Ten patients in Norway underwent a before–after prospective study and shifted their treatment from oral levodopa to intestinal levodopa.35 The aim was to estimate whether this transition was cost‐effective compared to maintaining the initial oral treatment. Intestinal levodopa had 0.047 higher QALY gain, and approximately $60,533 (472,000 NOK) higher costs compared to oral treatment, leading to $1.18 million/QALY (NOK 9.2 million/QALY).

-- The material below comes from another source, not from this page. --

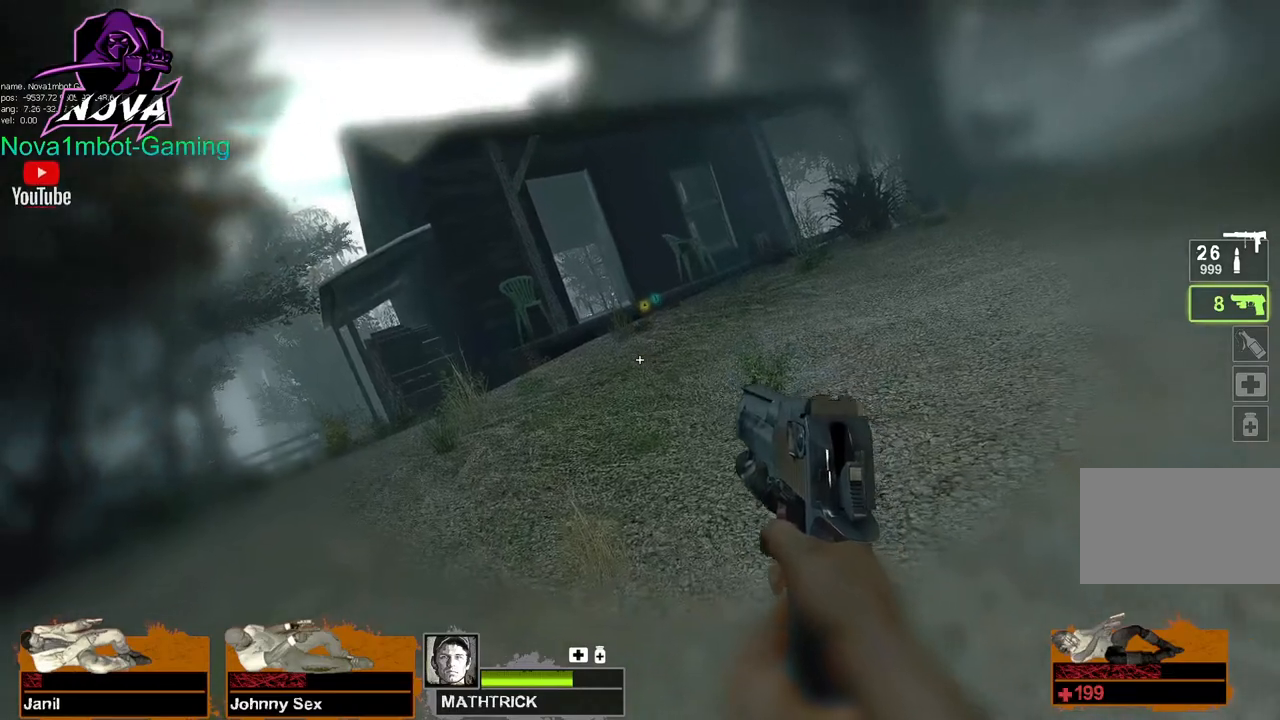
{"keys": [], "mouse": [], "events": [[234, "ctrl", "up"]]}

Levodopa/carbidopa intestinal gel (LCIG) was compared to standard treatment for PD patients from a healthcare perspective in Bulgarian, UK, and Irish settings.36, 37, 38 The 12 PD patients in Bulgaria exhibited improvement in UPDRS scores after the LCIG treatment with an ICER of $3,050/QALY (1,904 BGN). In the UK and Irish study, a Markov model was used, over the lifetime, where patients remained in LCIG for the first five years, then returned back to standard treatment.38 The ICER was estimated at $55,366/QALY (£36,024) in the UK and $34,823/QALY (€26,944/QALY) in the Irish study.36 However, the results of these studies were relatively sensitive to patients’ health state during the treatment initiation and to the duration of the health benefits. In a Swedish study, duodopa's ICER compared to usual care amounted to $776,408/QALY (SEK 6.1 million).39 However, the inclusion of nonmedical costs, such as formal home help and informal care in the societal perspective, reduced the estimated ICER to $54,730/QALY (SEK 430,000).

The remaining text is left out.